Perez, L. M., and Llanos-Paredes, P. (2017). Vulnerable Women in a Thriving Country: An Analysis of Twenty-First-Century Domestic Workers in Peru. Latin American Research Review, 52(4), 552–570. DOI: http://doi.org/10.25222/larr.67

Paid domestic workers represent a historically discriminated-against group comprising mostly ethnically marginalized, resource-poor migrant women. In twenty-first-century Peru, social and labor rights have not improved significantly for those in the sector despite more than a decade of sustained economic growth that took off in 2002 and lasted until 2014. Though the present national trend suggests that the absolute number of workers in this sector is dropping and that the tendency of workers to “live in” with their employers is reversing (trends that might signal improved working conditions for those in the sector), significant gaps still exist between the rights of domestic workers as compared to other workers. This article analyzes the intersectionality of gender, ethnicity and/or migration status, and class as one possible explanation for the continued vulnerability of paid domestic workers. We examine statistical information on the present situation in Peru, including a trends analysis of the National Household Survey from 2004 to 2013, and share the results of our qualitative research on the sector for the same period. We conclude with recommendations for future studies.

Work in Progress

Llanos-Paredes, P. [2025, under review] Conditional Industrial Policy in Action: Employment and Productivity Effects of a German Investment Subsidy. Preprint.
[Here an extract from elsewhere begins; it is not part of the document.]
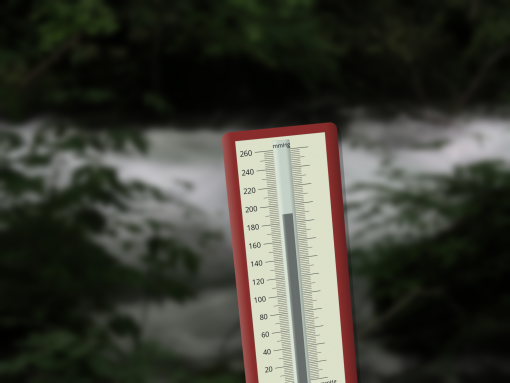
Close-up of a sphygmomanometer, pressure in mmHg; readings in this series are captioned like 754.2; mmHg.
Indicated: 190; mmHg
Comparative and historical studies have suggested that conditionalities are essential in the design of effective industrial policies. In this article, I test this hypothesis by exploiting novel data on the beneficiaries of a conditional investment subsidy in Germany. I link the records with detailed financial data of German manufacturing firms, and leverage the spatial targeting of the policy to implement a difference-in-differences strategy. The results show that the intervention had a large and positive impact on employment and total factor productivity. The comparison with another (unconditional) subsidy provides further evidence of the relevance of conditionalities in its design.

Frey, C., and Llanos-Paredes, P. [2025, under review] Lost in Translation: Artificial Intelligence and the Demand for Foreign Language SkillsPreprint

Rapid advancements in artificial intelligence (AI) have sparked debate over its employment effects, yet evidence on AI’s labor market impacts remains scant. This study investigates the labor market effects of machine translation (MT) on a) employment and wages in the translation profession; and b) the demand for foreign language skills across occupations and industries. Taking advantage of the heterogeneity in the use of MT across 695 local labor markets in the United States, we analyze its effects post-2010, when Google Translate was released as an app. Doing so, we document a negative relationship between Google Translate adoption and translator employment, corroborated by an instrumental variable approach, and a host of placebo regressions. Similarly, improvements in MT reduced the demand for all foreign language skills investigated, including for Spanish, Chinese, Japanese, French, and German.

Llanos-Paredes, P. [2025, R&R] The Persistent Effect of Trade Shocks on Employment: Evidence from the China Shock in Europe. Labour Economics.

Frey, C., and Llanos-Paredes, P. [2025] Who Governs Climate Change? Business Interests and the American Clean Energy and Security Act.